- [Description of the task]: Collect every line in the records below that contains the word "COVID".

*** Task data ***

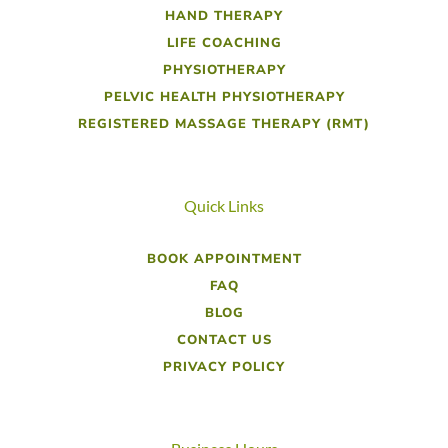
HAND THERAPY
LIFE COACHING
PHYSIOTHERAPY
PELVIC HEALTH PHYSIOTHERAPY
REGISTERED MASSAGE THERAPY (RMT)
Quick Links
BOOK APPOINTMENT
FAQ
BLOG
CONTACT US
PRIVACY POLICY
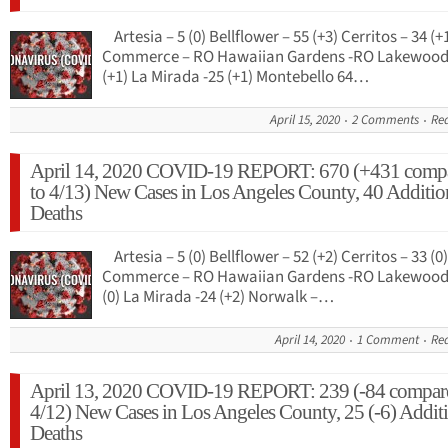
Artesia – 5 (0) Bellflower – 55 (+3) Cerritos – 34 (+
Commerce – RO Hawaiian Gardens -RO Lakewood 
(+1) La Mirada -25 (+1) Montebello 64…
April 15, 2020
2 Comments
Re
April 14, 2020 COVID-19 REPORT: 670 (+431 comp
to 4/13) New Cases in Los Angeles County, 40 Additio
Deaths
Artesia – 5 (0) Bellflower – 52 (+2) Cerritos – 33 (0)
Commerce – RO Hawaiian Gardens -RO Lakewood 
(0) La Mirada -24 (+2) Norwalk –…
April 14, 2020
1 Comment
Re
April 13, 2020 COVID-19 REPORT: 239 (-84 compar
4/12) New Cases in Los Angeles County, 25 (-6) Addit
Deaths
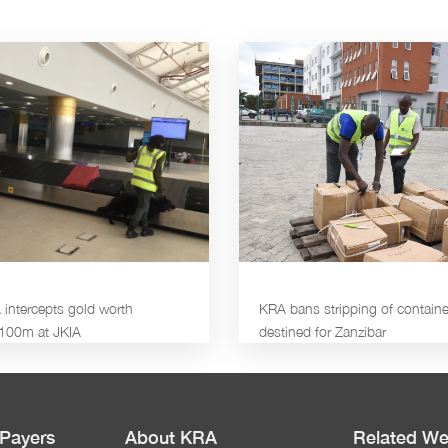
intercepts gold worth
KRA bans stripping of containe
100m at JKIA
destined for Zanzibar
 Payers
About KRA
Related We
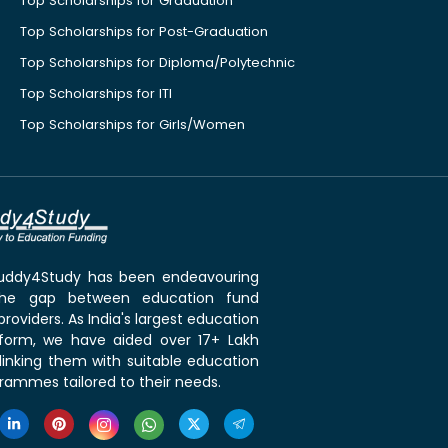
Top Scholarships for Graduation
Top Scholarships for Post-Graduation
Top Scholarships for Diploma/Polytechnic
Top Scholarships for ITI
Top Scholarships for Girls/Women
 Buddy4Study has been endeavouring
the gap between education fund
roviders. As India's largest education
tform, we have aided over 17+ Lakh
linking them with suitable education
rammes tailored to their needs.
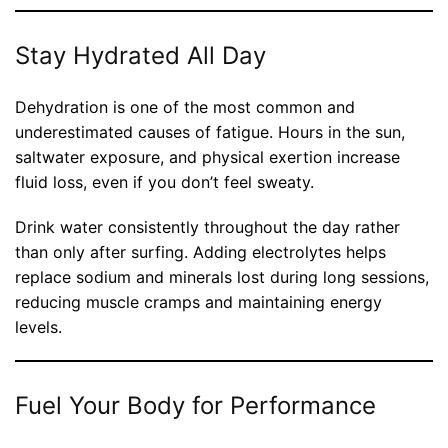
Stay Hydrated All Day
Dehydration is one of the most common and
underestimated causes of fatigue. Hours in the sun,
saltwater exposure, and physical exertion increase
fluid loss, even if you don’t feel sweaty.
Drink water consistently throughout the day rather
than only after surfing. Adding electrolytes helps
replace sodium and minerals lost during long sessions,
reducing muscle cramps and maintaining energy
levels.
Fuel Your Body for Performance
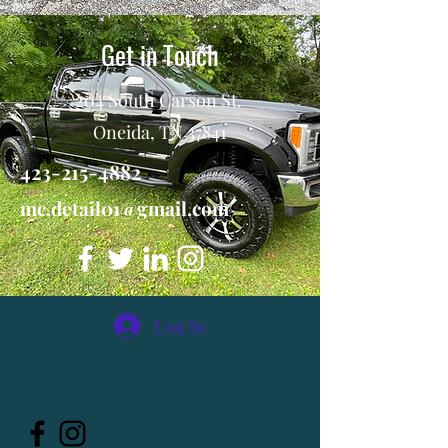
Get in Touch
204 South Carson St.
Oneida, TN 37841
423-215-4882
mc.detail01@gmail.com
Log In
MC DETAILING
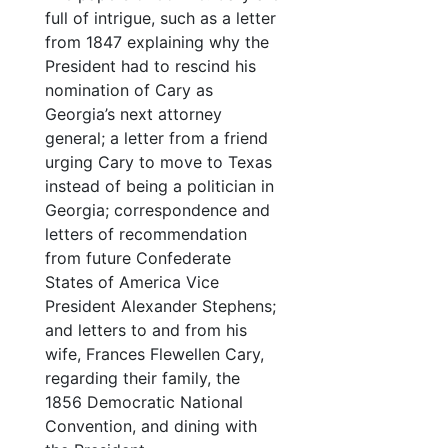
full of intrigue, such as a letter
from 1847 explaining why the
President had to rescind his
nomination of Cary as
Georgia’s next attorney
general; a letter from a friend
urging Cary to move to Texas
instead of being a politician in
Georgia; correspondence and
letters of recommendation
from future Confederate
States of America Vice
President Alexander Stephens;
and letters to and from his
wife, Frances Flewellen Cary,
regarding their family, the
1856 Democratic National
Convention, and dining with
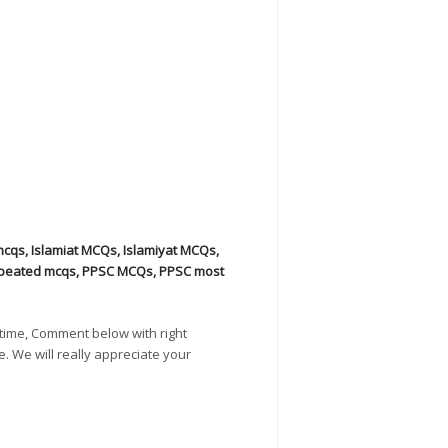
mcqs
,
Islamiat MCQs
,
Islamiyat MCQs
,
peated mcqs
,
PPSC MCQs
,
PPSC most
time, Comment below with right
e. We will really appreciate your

*** End of Task data ***

- [Solution below]:
April 14, 2020 COVID-19 REPORT: 670 (+431 comp
April 13, 2020 COVID-19 REPORT: 239 (-84 compar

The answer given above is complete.